Our empirical study of multiparent recognition challenges conventional assumptions about the life and law of parenthood itself. Families commonly construct parent-child relationships in ways that are nonbinary—sharing parental rights with more than one other person and altering a child’s parental unit over time. For their part, courts too have resisted a view of parenthood as binary. They have recognized that many children have more than two parents; that parental rights and responsibilities can be unbundled and shared; and that a child’s parents may change over time.

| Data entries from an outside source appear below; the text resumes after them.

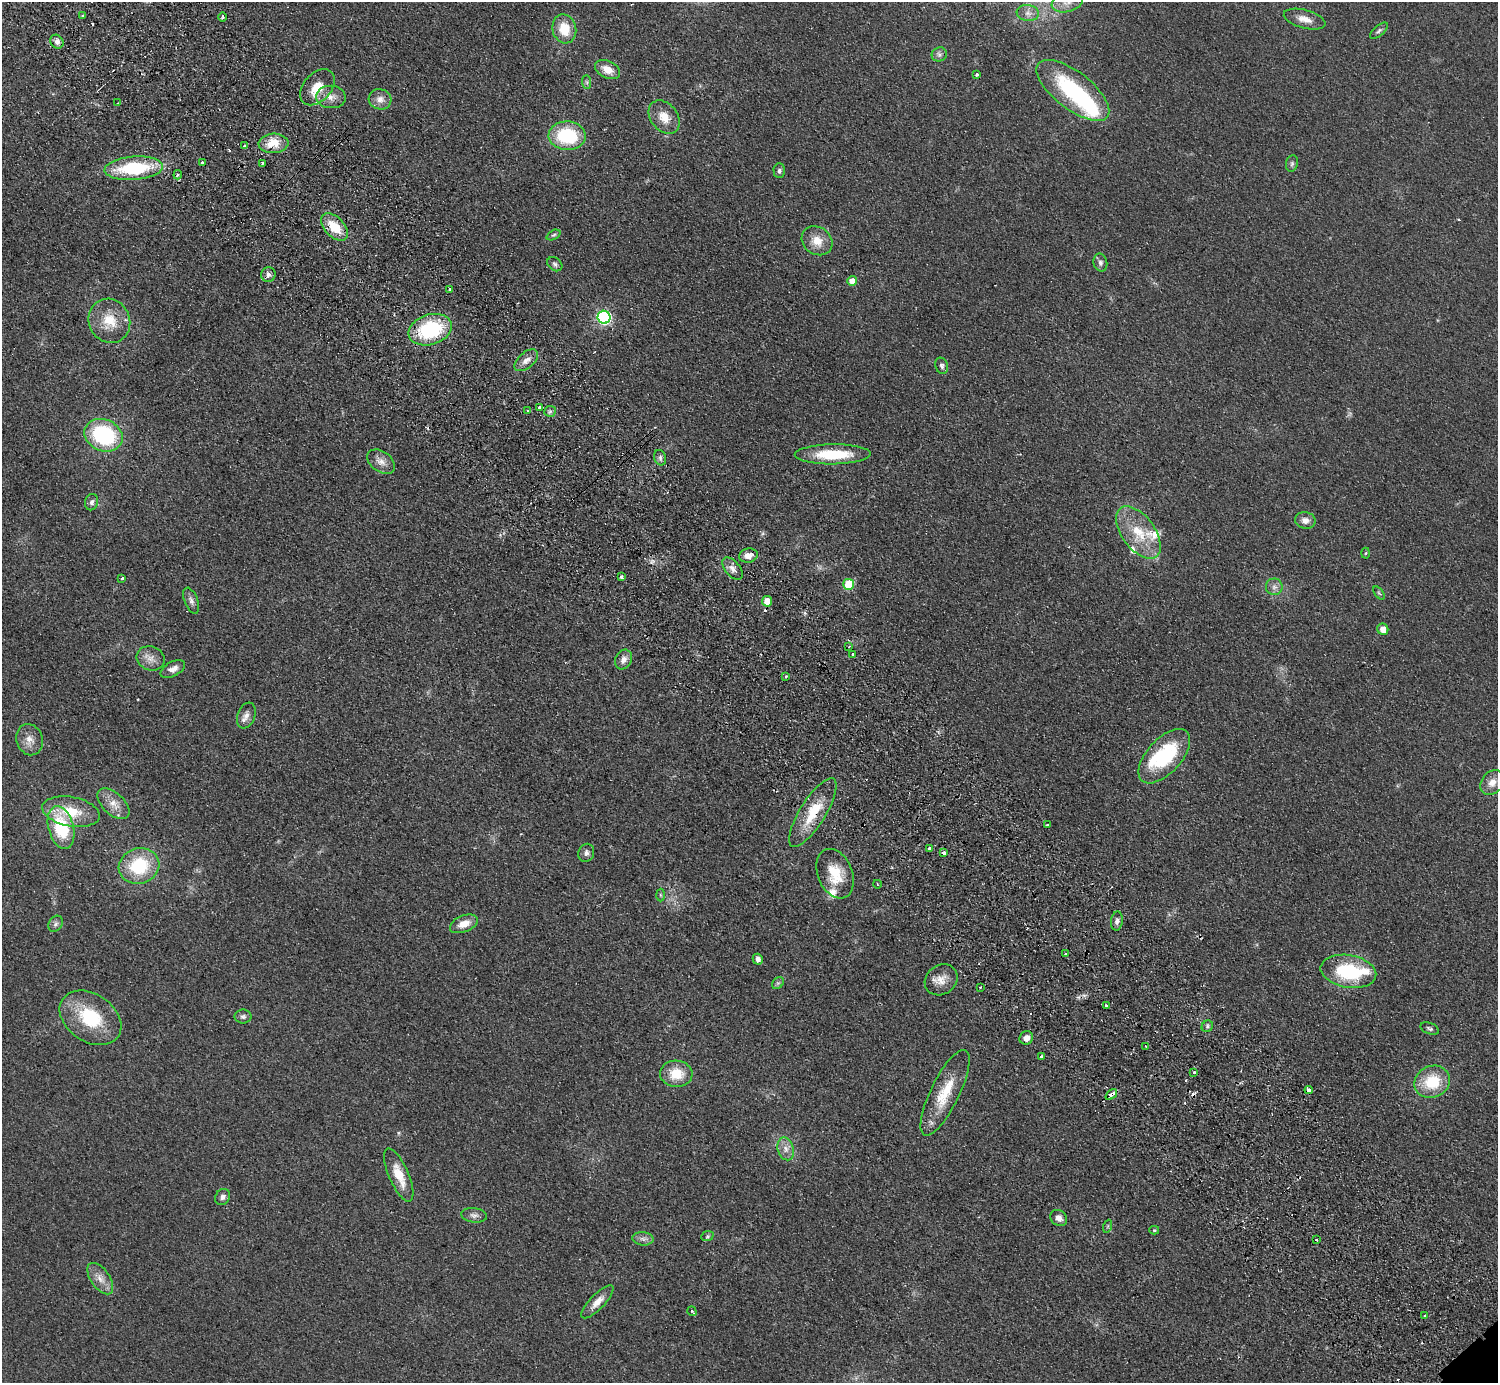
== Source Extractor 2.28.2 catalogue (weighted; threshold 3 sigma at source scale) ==
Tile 11 of 4 x 4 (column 3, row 3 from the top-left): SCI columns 3037-4532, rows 1582-2962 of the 6072 x 6066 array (HDU 1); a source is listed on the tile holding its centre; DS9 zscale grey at full resolution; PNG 1500 x 1385 px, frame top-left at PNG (2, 2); each listed source drawn as its Kron ellipse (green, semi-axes under 4 px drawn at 4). Shown black and unused: <1% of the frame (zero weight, under 2 of 3 exposures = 3% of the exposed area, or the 3 px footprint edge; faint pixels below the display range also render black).
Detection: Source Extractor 2.28.2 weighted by HDU 2 'WHT'; one run over the whole footprint, this tile lists its part. Background 0.0639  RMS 0.0091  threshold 0.0409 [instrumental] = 3 sigma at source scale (4.5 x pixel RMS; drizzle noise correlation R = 1.50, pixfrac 1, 0.05/0.05 arcsec/px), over >= 5 px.
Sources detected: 136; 1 too faint to see at this stretch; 1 inside a brighter object's white glare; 9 cosmic-ray / hot-pixel residue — neither listed nor drawn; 5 inside a brighter listed object's ellipse — not listed separately; the other 120 listed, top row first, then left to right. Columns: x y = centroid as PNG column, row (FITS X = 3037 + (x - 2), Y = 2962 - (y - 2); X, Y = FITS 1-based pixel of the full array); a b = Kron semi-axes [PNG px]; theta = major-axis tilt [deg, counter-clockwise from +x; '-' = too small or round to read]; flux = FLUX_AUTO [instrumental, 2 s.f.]
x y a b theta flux
1067 2 16 9 13 9.7
1028 13 11 8 -8 5
82 16 3 2 - 1.2
223 17 5 3 - 1.1
1305 19 21 9 -15 10
564 29 14 12 -75 21
1379 31 11 5 41 2.2
57 42 7 6 - 4
939 54 8 7 - 2.9
607 69 13 8 -27 11
977 75 3 3 - 4.7
587 82 7 4 -88 1.7
317 87 21 14 48 20
1073 90 44 18 -38 95
331 97 15 11 -3 9.1
380 99 11 10 - 6.9
117 103 2 2 - 0.66
664 117 18 13 -51 14
567 136 18 14 -3 57
273 143 15 10 3 19
245 146 3 3 - 2.9
202 162 3 3 - 5.2
262 163 3 3 - 1.5
1292 163 8 6 75 2.2
134 168 29 12 4 66
779 171 7 5 -88 2.3
178 175 5 4 - 1.3
334 227 16 9 -46 24
553 235 7 4 26 1.6
817 241 16 13 -35 14
1100 263 9 7 -77 3.2
555 264 8 6 -39 2.6
268 275 7 7 - 3.4
852 281 5 5 - 8.6
449 289 3 3 - 3.9
604 317 6 6 - 160
109 321 22 20 -62 25
430 330 22 15 18 69
526 360 14 8 41 6.5
942 366 8 6 -72 2.6
540 408 3 3 - 9.5
527 411 3 3 - 0.95
550 411 6 5 - 1.9
103 435 20 15 -23 85
833 454 38 10 1 39
660 458 8 5 -72 2.5
381 462 15 10 -35 7.4
92 502 8 6 76 2.9
1305 520 10 8 -9 6.1
1138 532 30 16 -53 31
1366 553 5 3 - 0.89
748 555 9 7 11 7.2
732 569 13 7 -51 5.5
621 577 3 3 - 4.3
122 578 4 3 - 4.5
849 584 5 5 - 37
1274 587 8 8 - 4
1379 593 7 4 -52 1.3
191 601 14 6 -68 3.9
767 601 5 5 - 15
1383 629 6 5 - 7.7
849 647 3 3 - 0.87
853 654 3 3 - 3.7
150 658 14 12 -21 7.9
623 659 10 8 64 5.3
173 669 13 7 28 5.7
785 676 3 3 - 2.2
246 715 13 9 70 5.7
29 740 16 13 -70 9.2
1164 756 33 17 48 65
1492 782 13 10 49 8.7
113 804 19 11 -42 10
71 812 29 14 -10 28
813 813 39 13 58 32
1047 825 3 2 - 0.79
61 827 22 12 -75 53
930 848 4 3 - 5
586 853 9 7 67 3.5
943 853 4 3 - 4.1
139 866 20 17 18 51
835 874 26 17 -67 27
877 884 4 3 - 0.78
660 895 6 4 -88 1.4
1117 921 9 6 85 3.3
56 924 8 6 53 2.9
464 924 14 8 22 11
1066 954 3 3 - 2.1
758 959 5 5 - 4.7
1348 971 28 16 -9 64
941 980 17 14 37 11
778 983 7 5 43 1.7
980 987 2 2 - 1
1106 1006 3 3 - 1.9
243 1017 8 7 - 2.4
90 1018 33 24 -34 53
1207 1026 6 5 - 1.9
1430 1028 9 5 -21 2.2
1026 1038 7 6 - 5.3
1146 1046 3 3 - 0.78
1041 1057 3 3 - 3.6
1194 1072 3 3 - 1.8
676 1074 16 13 -3 21
1432 1082 18 15 25 33
1309 1090 4 3 - 6.9
945 1093 47 14 64 33
1111 1094 7 4 39 7.7
786 1149 12 8 -72 6.1
399 1175 28 10 -67 20
223 1197 8 7 - 3.6
474 1215 13 7 -7 4
1059 1218 9 7 -41 5.3
1108 1226 6 4 71 1.2
1154 1230 5 4 - 1.2
707 1236 6 5 - 1.4
643 1239 10 6 -5 3.7
1317 1240 3 3 - 1.7
100 1279 18 9 -55 8.9
597 1302 22 7 46 8.9
692 1311 5 3 - 1.1
1425 1316 3 3 - 1.1
Overlapping masked pixels (flux is a lower limit): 4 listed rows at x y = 334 227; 813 813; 1309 1090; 1111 1094
Isophote crosses this tile's border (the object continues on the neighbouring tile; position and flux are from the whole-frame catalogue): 1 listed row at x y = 1067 2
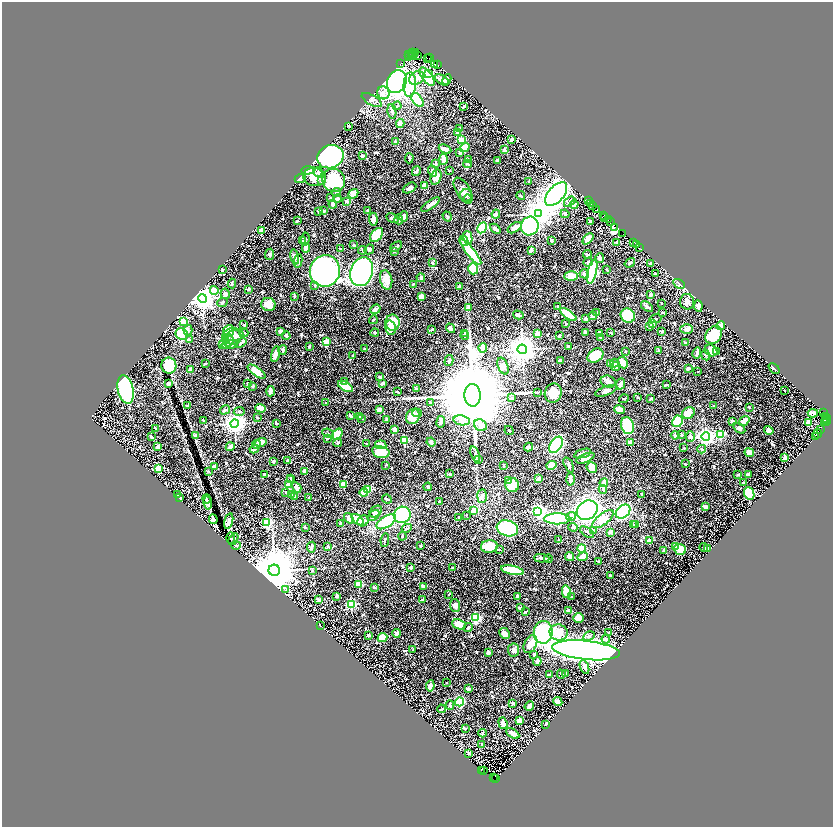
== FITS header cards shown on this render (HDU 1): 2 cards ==
NAXIS1  =                 1662
NAXIS2  =                 1650

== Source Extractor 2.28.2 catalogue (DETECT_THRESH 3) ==
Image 1662 x 1650 px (HDU 1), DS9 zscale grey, zoomed out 1/2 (1 PNG px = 2 x 2 image px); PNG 835 x 829 px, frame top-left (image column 2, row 1650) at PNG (2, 2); each listed source drawn as its Kron ellipse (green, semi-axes under 4 px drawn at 4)
Background 0.956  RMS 0.018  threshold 0.0544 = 3 sigma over >= 5 px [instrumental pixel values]
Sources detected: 843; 52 cannot appear on this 1/2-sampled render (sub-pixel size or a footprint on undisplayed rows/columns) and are neither listed nor drawn; of the other 791, the 500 brightest by FLUX_AUTO listed and drawn (291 fainter detections omitted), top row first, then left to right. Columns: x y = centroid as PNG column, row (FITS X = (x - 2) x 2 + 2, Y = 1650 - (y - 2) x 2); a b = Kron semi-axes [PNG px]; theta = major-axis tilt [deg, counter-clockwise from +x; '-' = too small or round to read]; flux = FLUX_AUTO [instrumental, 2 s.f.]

Our empirical account also suggests that many of the concerns raised about multiparent recognition are inapposite or overstated. Imagining a planned multiparent family with three involved parents, commentators worry that laws allowing multiparent recognition will produce bitter custody litigation, complicated tri-custody orders, and ongoing conflict with three parents sharing legal rights and responsibilities. Yet, across both datasets, the children rarely have three parents assuming parental respon- sibilities. Legal recognition of more than two parents typically promotes security and stability for children, not by protecting relationships with multiple involved parents, but instead—and counterintuitively—by protecting children’s primary parental rela- tionship. Accordingly, our study leads us to be less concerned with too much multiparent recognition and instead to be more concerned with too little multiparent recognition.